Tuesday, May 18, 2004
The Obsessive Need to Declare....
"I told you so".
Pretty much from the age children understand the meaning of those words, they (or some variant) become a common part of playground banter. It's human nature not only to want to be right, but apparently also to want to rub an opponent's nose in their defeat. Fear of an "I told you so" is probably one of the factors which explain why some people have such great difficulty apologizing for their misconduct or admitting to errors.
Watching the world of punditry, it is not uncommon to see editorials which are little more than an "I told you so". So perhaps we should not be surprised that the so-called "blogosphere" is replete with individuals who can't wait to use some form of that retort on their rhetorical enemies. But in some debates an "I told you so" seems out-of-place; and admission of error seems like the best course of action.
In relation to the Iraq conflict, to their credit, an increasing number of pundits associated with the neo-con movement have been issuing statements which have been anything but "I told you so". They have admitted that things are not going as planned in Iraq, but pressing for perseverance in the face of what might happen if we don't stabilize that nation with a reasonable government prior to withdrawal. That may not satisfy those who were opposed to the war, or whose skepticism to the apparent lack of planning for the original invasion and occupation - well, let's face it, some people really want to grab a neo-con by the scruff of his neck, stick his nose in a big pile of Abu Ghraib photos, and exclaim "I told you so".
And perhaps that reaction is made more understandable by the number of "I told you so's" issued by pro-war factions during the prior year. The "I told you so" after Iraq's defenses quickly collapsed. The "I told you so" when President Bush landed a military jet on an aircraft carrier and declared an end to major combat operations in front of a "Mission Accomplished" banner. The "I told you so" when many Iraqis did express gratitude at Hussein's removal. Muttering, "Where are the WMD's" was probably of little solace.
During the past year, however, despite the claim that the problem is one of media focus - "they're only telling us the bad news, not the achievements of the occupation forces" - it has become pretty clear that the occupation has not gone as well as planned, and democratization even less well. It is hard to know what to make of some of the opinion polls, where some Iraqis express that their lives were better before Hussein's ouster, but it is apparent from the polls that a growing number of Iraqis see things as getting progressively worse post-liberation as opposed to progressively better. Whether this is a true comparison to the former regime, or if it reflects fatigue from living under a clumsy occupation, is a question I'll leave to others.
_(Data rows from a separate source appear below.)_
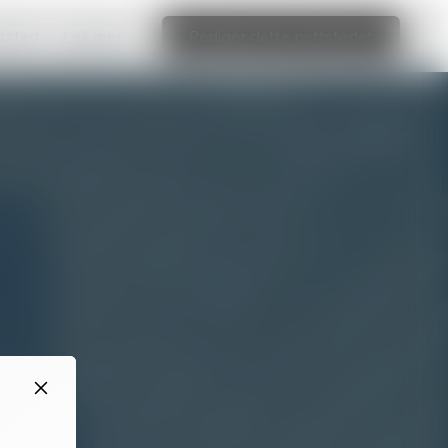
ttsted
Les mer
Rediger dette nettstedet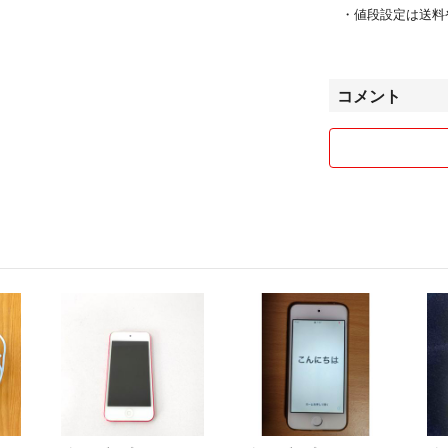
・値段設定は送料
で、大幅なお値引
す。
コメント
・中古商品の販売
返品は無しで基本
・領収書は発行不
子機器類の細かい
ば幸いです。
・発送は全て税込
名配送になります
【発送及び受取等
2026年2月2日〜2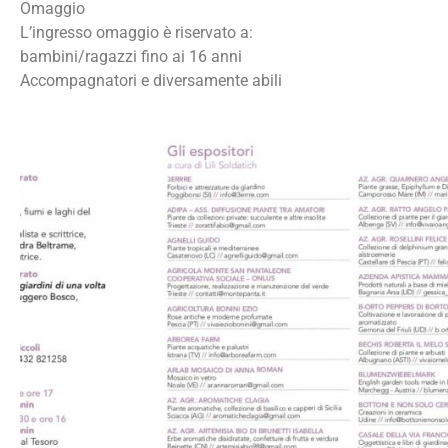
Omaggio
L’ingresso omaggio è riservato a:
bambini/ragazzi fino ai 16 anni
Accompagnatori e diversamente abili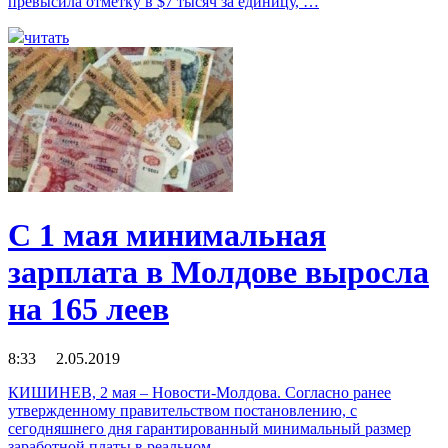
превысила отметку в $7 тысяч за единицу, …
читать
С 1 мая минимальная
зарплата в Молдове выросла
на 165 леев
8:33 2.05.2019
КИШИНЕВ, 2 мая – Новости-Молдова. Согласно ранее
утвержденному правительством постановлению, с
сегодняшнего дня гарантированный минимальный размер
заработной платы в реальном …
But I do know that if we can't convince the Iraqi public that their lot in life is improving, our opinion of the occupation doesn't much matter.
Some partisans just can't stop declaring "I told you so" - those on the extreme anti-war side who declare that Abu Ghraib proves that Iraq is a failure, versus those defenders of the war who turn to any minor news (such as the recent discovery of a spent artillery shell which may have contained sarin) as a basis to declare "I told you so", are missing the point - and, in my opinion, the pro-war partisans who engage in such conduct are doing far more damage to the end goal in Iraq than the fiercest anti-war activist. Why do I say that? Because we are presently occupying Iraq, and emphasizing the mistakes and misrepresentations of the early conflict distracts us from our ultimate goal, while emphasizing those subjects upon which the pro-war side has the least credibility.
Whatever side you're on, it seems like it's long past time to bite your lip and swallow your "I told you so's". This is too important.